Agreed you will pay the price somewhere, I would rather shift it to build time or version control. You are obviously pushing in a different direction, good to know about the new module. Thanks.
Thanks for sharing these thoughts and findings. What about the employment of git-subrepo rather than the flawed submodule? See: https://github.com/ingydotnet/git-subrepo/blob/master/Intro.pod
What is this article supposed to explain?
I do not know what superbuild is, and right off the bat I see this “A strong concept you should bear in mind for any superbuild approach”. I thought this article was supposed to explain to me what a superbuild is, and yet it uses the term at the beginning.
I think you should try to re-read this article pretending you know very little about cmake, know nothing about CVS, VTK and other abbreviation. Or alternatively better articulate the scope of the article at the beginning.

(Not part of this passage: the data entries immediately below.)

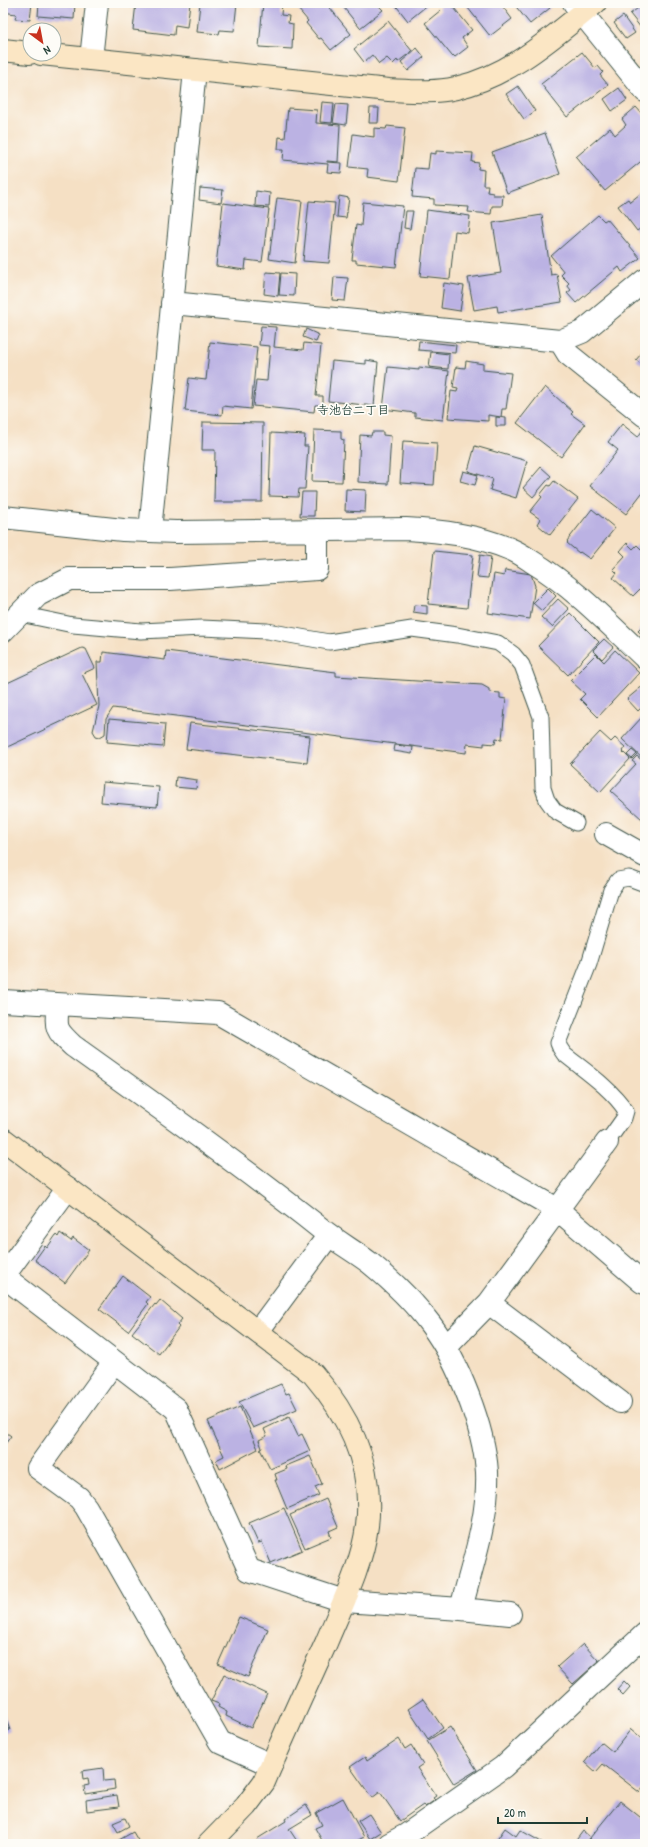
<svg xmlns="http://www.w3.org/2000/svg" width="648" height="1847" viewBox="0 0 648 1847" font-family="'Patrick Hand','Klee One',sans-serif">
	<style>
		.building { fill: #bbb2e3 }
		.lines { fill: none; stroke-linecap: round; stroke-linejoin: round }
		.lane-casing { stroke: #3f554a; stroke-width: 17 }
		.street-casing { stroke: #3f554a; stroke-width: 24 }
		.secondary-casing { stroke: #3f554a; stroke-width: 24 }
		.lane { stroke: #fff; stroke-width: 15 }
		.street { stroke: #fff; stroke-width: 22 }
		.secondary { stroke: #fbe6c4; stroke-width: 22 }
		.labels { text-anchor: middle; stroke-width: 3.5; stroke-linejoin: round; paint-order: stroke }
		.neighbourhood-label { font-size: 12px; font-weight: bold; fill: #1f3d34; stroke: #fdfcf7 }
	</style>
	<rect width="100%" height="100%" fill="#fdfcf7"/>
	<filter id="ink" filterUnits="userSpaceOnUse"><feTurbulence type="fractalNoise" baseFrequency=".025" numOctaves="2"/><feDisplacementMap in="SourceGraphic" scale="8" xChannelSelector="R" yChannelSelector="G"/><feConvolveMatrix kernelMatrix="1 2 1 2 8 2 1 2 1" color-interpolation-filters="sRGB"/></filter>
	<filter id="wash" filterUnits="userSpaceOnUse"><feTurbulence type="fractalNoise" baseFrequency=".012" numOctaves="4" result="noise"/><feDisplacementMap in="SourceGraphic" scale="16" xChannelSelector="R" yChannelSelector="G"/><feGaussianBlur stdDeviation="0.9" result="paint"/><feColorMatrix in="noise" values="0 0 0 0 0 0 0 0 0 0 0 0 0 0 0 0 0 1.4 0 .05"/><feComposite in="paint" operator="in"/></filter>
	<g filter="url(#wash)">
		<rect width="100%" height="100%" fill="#f5e0c4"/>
		<g id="blocks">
			<path class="building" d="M 3,3 L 32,3 L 30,20 L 15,19 L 16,14 L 3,12 Z
				M 39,3 L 75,3 L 74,19 L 38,16 Z
				M 136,3 L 190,3 L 187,27 L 175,25 L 174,35 L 133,30 Z
				M 200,3 L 237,3 L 234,31 L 220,30 L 219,34 L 197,32 Z
				M 263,3 L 282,3 L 281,15 L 289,16 L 288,23 L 293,24 L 292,49 L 259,47 Z
				M 306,3 L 326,3 L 351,34 L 331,50 L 321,38 L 319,39 L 306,23 L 308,21 L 298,9 Z
				M 340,3 L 380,3 L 378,5 L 383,10 L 360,28 Z
				M 394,3 L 430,3 L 408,21 Z
				M 445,3 L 450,3 L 472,30 L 462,38 L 468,47 L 455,57 L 453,55 L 452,56 L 425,23 L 441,10 L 439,8 Z
				M 464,3 L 500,3 L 512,19 L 490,36 Z
				M 513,3 L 546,3 L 550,8 L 530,24 Z
				M 645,3 L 645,33 L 630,14 Z
				M 623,16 L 635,33 L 626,39 L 614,23 Z
				M 388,21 L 412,51 L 398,62 L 397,60 L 393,64 L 387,58 L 379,64 L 372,55 L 364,62 L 354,49 Z
				M 417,48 L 424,57 L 408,71 L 401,62 Z
				M 582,52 L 595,68 L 598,66 L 603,72 L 600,75 L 608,85 L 567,117 L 541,84 Z
				M 518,86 L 535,111 L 524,119 L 506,94 Z
				M 619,88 L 627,100 L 612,111 L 604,99 Z
				M 322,102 L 334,103 L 332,123 L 320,122 Z
				M 336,104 L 348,105 L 346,125 L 333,123 Z
				M 636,107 L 645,117 L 645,158 L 605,191 L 576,157 L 610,128 L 615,135 L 626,125 L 622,119 Z
				M 288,108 L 317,110 L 316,123 L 340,125 L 338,162 L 327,161 L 327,162 L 342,163 L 341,173 L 327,172 L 328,164 L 283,160 L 284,149 L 278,149 L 279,137 L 285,138 Z
				M 370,108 L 379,108 L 378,123 L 369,123 Z
				M 387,126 L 405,128 L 399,181 L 367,177 L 368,169 L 349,167 L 353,134 L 374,137 L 374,128 L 386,129 Z
				M 545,133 L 560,174 L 507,193 L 492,152 Z
				M 436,151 L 473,153 L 472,162 L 479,163 L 478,169 L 484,170 L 483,185 L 488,185 L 487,192 L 493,193 L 493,195 L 503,195 L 502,206 L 492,206 L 491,214 L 468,212 L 469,207 L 434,205 L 434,199 L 412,197 L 415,168 L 428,169 L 430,153 L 436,154 Z
				M 200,188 L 223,190 L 221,203 L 199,200 Z
				M 645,190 L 645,225 L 637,231 L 618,206 L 628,199 L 630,202 Z
				M 256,191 L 270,193 L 269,207 L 255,206 Z
				M 339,196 L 349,198 L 346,218 L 337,217 Z
				M 277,198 L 302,201 L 295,263 L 269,259 Z
				M 309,201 L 335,203 L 329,263 L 303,261 Z
				M 363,202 L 403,206 L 396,267 L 356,263 L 356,260 L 352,260 L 356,225 L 361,226 Z
				M 223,203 L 269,209 L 262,262 L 246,260 L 245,270 L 216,266 Z
				M 427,210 L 470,216 L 468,233 L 455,231 L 450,279 L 420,276 Z
				M 406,211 L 413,211 L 410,229 L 404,228 Z
				M 542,215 L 551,275 L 557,274 L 562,302 L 498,312 L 497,306 L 474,310 L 468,278 L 501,273 L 493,223 Z
				M 598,215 L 604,221 L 607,219 L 640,258 L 622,272 L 619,267 L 576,303 L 567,293 L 571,290 L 567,285 L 569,283 L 561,275 L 564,272 L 551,256 Z
				M 266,272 L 280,273 L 278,296 L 264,294 Z
				M 281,273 L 295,274 L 294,296 L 279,295 Z
				M 334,277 L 348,278 L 345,301 L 332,300 Z
				M 444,283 L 464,286 L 460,311 L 441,308 Z
				M 261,326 L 276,327 L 274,347 L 303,350 L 304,343 L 321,345 L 316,396 L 323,396 L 323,405 L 315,405 L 314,412 L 253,406 L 256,380 L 267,381 L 270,346 L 259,345 Z
				M 306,329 L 319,335 L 316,342 L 303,337 Z
				M 419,341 L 456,345 L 455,353 L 418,350 Z
				M 210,342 L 257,347 L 251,409 L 223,406 L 222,415 L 185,411 L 189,378 L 206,380 Z
				M 645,349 L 645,367 L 636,360 Z
				M 431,352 L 449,354 L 448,369 L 429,367 Z
				M 366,360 L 378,362 L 374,406 L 328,401 L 332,361 L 366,364 Z
				M 466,361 L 483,364 L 483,370 L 511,373 L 506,409 L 502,409 L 501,417 L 488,415 L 488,421 L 448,418 L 451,391 L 457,392 L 458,388 L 453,387 L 456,367 L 465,368 Z
				M 388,367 L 419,370 L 419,367 L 449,371 L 443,420 L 415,417 L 415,413 L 383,409 Z
				M 545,387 L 573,412 L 571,414 L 585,424 L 561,457 L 517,423 Z
				M 496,417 L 506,418 L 506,426 L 496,426 Z
				M 203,422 L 263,423 L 262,502 L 214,502 L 215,450 L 202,450 Z
				M 622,424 L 638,437 L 642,431 L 645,433 L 645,489 L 626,514 L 590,486 L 618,450 L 608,442 Z
				M 314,430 L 341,431 L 341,439 L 344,440 L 342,482 L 312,481 Z
				M 372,432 L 383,432 L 383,435 L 391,436 L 388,484 L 358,482 L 360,435 L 371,436 Z
				M 271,433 L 305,435 L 304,446 L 308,446 L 305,489 L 299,489 L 298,497 L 269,496 Z
				M 403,441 L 437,443 L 434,485 L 400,483 Z
				M 475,446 L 527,461 L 516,498 L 490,490 L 493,479 L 468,471 Z
				M 541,467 L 551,476 L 533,497 L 523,488 Z
				M 463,471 L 478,475 L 475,485 L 460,481 Z
				M 554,481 L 578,499 L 550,535 L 537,524 L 540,519 L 530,512 L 542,497 L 540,495 L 548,485 L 550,486 Z
				M 346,489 L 366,490 L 365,512 L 345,511 Z
				M 302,492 L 315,492 L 314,516 L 300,516 Z
				M 592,509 L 615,528 L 590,559 L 580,552 L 579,553 L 567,543 L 568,542 L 567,541 Z
				M 627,543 L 633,549 L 637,545 L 645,553 L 645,584 L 633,596 L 613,578 L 617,573 L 613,569 L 625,556 L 620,551 Z
				M 434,551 L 473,555 L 467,608 L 428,604 Z
				M 480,555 L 491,557 L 488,578 L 477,577 Z
				M 505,570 L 531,574 L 535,586 L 530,619 L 488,613 L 494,574 L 504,576 Z
				M 548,588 L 556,596 L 542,611 L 533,603 Z
				M 558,599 L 569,609 L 552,627 L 541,617 Z
				M 414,605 L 427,606 L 427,614 L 413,612 Z
				M 570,613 L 599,642 L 568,675 L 538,646 Z
				M 645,624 L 645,637 L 638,631 Z
				M 604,639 L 613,647 L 602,659 L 593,650 Z
				M 82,648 L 86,649 L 95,668 L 82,674 L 97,705 L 3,749 L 3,685 Z
				M 615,650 L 639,673 L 598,717 L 580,699 L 585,694 L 570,680 L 596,654 L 604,662 Z
				M 166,651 L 336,672 L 336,676 L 482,685 L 489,689 L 489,692 L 500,693 L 500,698 L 506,699 L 502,739 L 496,738 L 495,744 L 484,743 L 484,746 L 467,744 L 466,753 L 113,708 L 106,719 L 105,734 L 100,737 L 96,736 L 93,731 L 99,706 L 97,662 L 102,662 L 103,652 L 165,660 Z
				M 645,684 L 645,704 L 638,711 L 627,699 Z
				M 645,709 L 645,761 L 622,739 L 643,716 L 641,714 Z
				M 109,719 L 165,724 L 163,747 L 107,742 Z
				M 190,723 L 310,736 L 307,763 L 186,749 Z
				M 600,732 L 611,742 L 615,738 L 625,747 L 622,751 L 630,759 L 600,792 L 570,764 Z
				M 395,745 L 413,747 L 412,754 L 394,751 Z
				M 632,750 L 637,754 L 632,759 L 627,755 Z
				M 637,756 L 645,763 L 645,815 L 642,819 L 611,791 L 636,764 L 632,761 Z
				M 176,777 L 197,780 L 196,789 L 175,787 Z
				M 103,782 L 159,787 L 157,807 L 101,802 Z
				M 60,1233 L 71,1241 L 73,1238 L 89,1250 L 65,1283 L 35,1260 L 45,1246 L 47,1248 L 56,1235 L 58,1237 Z
				M 123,1276 L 150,1297 L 146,1302 L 148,1304 L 128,1331 L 99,1309 Z
				M 160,1300 L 182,1319 L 177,1325 L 179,1327 L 159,1354 L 132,1333 L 155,1304 L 156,1305 Z
				M 281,1384 L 286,1394 L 289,1393 L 297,1409 L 253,1428 L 239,1402 Z
				M 240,1407 L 258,1449 L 220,1469 L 216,1460 L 224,1456 L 208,1421 Z
				M 289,1417 L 298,1436 L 302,1434 L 310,1451 L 270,1469 L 260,1449 L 262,1448 L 259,1440 L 267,1436 L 264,1429 Z
				M 3,1430 L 11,1436 L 3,1447 Z
				M 310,1456 L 322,1484 L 315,1487 L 319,1495 L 287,1509 L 275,1480 L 277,1480 L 275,1474 L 287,1469 L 286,1466 Z
				M 326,1499 L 338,1527 L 329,1531 L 331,1537 L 305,1548 L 290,1515 Z
				M 284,1508 L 302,1550 L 271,1563 L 262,1542 L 258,1543 L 249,1523 Z
				M 239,1617 L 268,1629 L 248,1677 L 218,1664 Z
				M 583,1644 L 599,1661 L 573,1684 L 557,1667 Z
				M 224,1674 L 267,1694 L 251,1728 L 226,1716 L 227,1712 L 218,1707 L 219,1704 L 211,1701 Z
				M 624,1681 L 630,1687 L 623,1695 L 617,1689 Z
				M 423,1699 L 443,1728 L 428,1739 L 408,1709 Z
				M 3,1711 L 10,1730 L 3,1733 Z
				M 450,1727 L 477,1770 L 454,1784 L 427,1741 Z
				M 631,1729 L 645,1741 L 645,1785 L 639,1792 L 603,1764 L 596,1772 L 585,1762 L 601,1742 L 613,1752 Z
				M 399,1739 L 405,1749 L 411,1745 L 423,1764 L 417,1768 L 436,1796 L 433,1798 L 435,1800 L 425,1807 L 423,1805 L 400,1821 L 380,1792 L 372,1798 L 350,1767 L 365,1757 L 367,1761 Z
				M 103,1768 L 104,1781 L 114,1780 L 115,1789 L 85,1794 L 84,1786 L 89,1785 L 88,1778 L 83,1779 L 82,1771 Z
				M 117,1795 L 119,1807 L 87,1811 L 86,1800 Z
				M 343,1798 L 364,1837 L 351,1844 L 324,1844 L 315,1828 L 322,1825 L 316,1813 Z
				M 620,1801 L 645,1821 L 645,1844 L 585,1844 Z
				M 306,1805 L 312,1815 L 289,1829 L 299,1844 L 260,1844 L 257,1839 L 286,1821 L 285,1819 Z
				M 369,1814 L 381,1832 L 370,1839 L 358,1821 Z
				M 125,1818 L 129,1826 L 118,1832 L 113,1823 Z
				M 505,1828 L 516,1836 L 520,1830 L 545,1844 L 494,1844 Z
				M 583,1831 L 590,1837 L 584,1844 L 576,1844 L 574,1843 Z
				M 133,1832 L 140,1844 L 112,1844 Z"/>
		</g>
	</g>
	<g filter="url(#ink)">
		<use href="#blocks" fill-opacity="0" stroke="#3f554a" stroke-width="1"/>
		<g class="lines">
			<g class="lane-casing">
				<path id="lane" d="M 20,614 L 73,625 L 141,631 L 202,628 L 267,631 L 329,642 L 412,629 L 457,635 L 498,643 L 513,654 L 522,665 L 541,717 L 543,788 L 547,800 L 555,811 L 576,823
					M 607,1142 L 624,1118 L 626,1111 C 611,1088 585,1071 564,1054 L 560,1048 L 558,1043 L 589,964 L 611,890 L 618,880 L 629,878 L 645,884"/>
			</g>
			<g class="street-casing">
				<path id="street" d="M 574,3 L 645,91
					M 91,59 L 97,3
					M 172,303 L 560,341 L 582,332 L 645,280
					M 560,341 L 568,354 L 645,416
					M 3,517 L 123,530 L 176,532 L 406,529 C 442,531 476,535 510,549 C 518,552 525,557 531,561 C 574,587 609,624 645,658
					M 150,531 L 195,70
					M 3,631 L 38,595 L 69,579 L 170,579 L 317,569 L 317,530
					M 606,834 L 645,856
					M 3,1001 L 218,1013 L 557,1209 L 642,1282 L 645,1283
					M 58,1005 C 55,1029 56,1030 73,1046 C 157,1106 240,1165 320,1228 C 336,1241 354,1251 370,1263 C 392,1281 414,1302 431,1325 C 458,1361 484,1427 487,1472 C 489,1519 472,1564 461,1609
					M 3,1276 L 176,1409 L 249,1570 L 344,1601 L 461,1609 L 510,1614
					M 3,1277 L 68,1188
					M 489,1303 L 620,1402
					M 258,1331 L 329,1235
					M 446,1347 L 489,1303 L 607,1142
					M 114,1362 L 38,1468 L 79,1498 L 86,1507 L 220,1742 L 271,1765
					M 389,1844 L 406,1835 L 503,1767 L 645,1634"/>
			</g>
			<g class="secondary-casing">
				<path id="secondary" d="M 3,50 L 30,53
					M 41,54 L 389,90 C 411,91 435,93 456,88 C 510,76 553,37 595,3
					M 3,1139 L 313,1374 C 350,1417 374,1468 367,1526 C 362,1566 341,1607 326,1643 C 305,1689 284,1735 264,1782 L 246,1806 L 209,1844"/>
			</g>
			<use href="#lane" class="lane"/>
			<use href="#street" class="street"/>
			<use href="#secondary" class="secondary"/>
		</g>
	</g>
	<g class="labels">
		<g class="neighbourhood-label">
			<text x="353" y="414">寺池台二丁目</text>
		</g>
	</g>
	<rect width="648" height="1847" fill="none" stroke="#fdfcf7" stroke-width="16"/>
	<g transform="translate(42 42) rotate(148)"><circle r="19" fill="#fdfcf7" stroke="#a4b0a9"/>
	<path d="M0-3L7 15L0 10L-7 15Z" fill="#c8321e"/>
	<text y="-6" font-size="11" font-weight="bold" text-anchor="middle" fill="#1f3d34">N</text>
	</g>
	<path d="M498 1817v6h89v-6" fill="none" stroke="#1f3d34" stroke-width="2"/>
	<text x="504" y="1817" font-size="12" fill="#1f3d34" stroke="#fdfcf7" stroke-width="3" paint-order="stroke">20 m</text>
</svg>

You should probably also re-watch Ghostbusters (the real one) — stream-crossing is an essential plot element. Egon emphatically tells the team members not to cross the streams when he first delivers their proton packs….and then they wind up crossing them anyhow, in order to destroy the Stay Puft Marshmallow Man.
Could be titled, “how to make package maintainers hate you”. You’re taking on the task of version management in CMake, which it is not designed to do well. Generally the system around CMake (Conan, etc) and the system package managers know how to do this much better than CMake does. Just use them. Call find_package on what you need and depend on but leave the installation of those sources/binaries to components which are design to do that.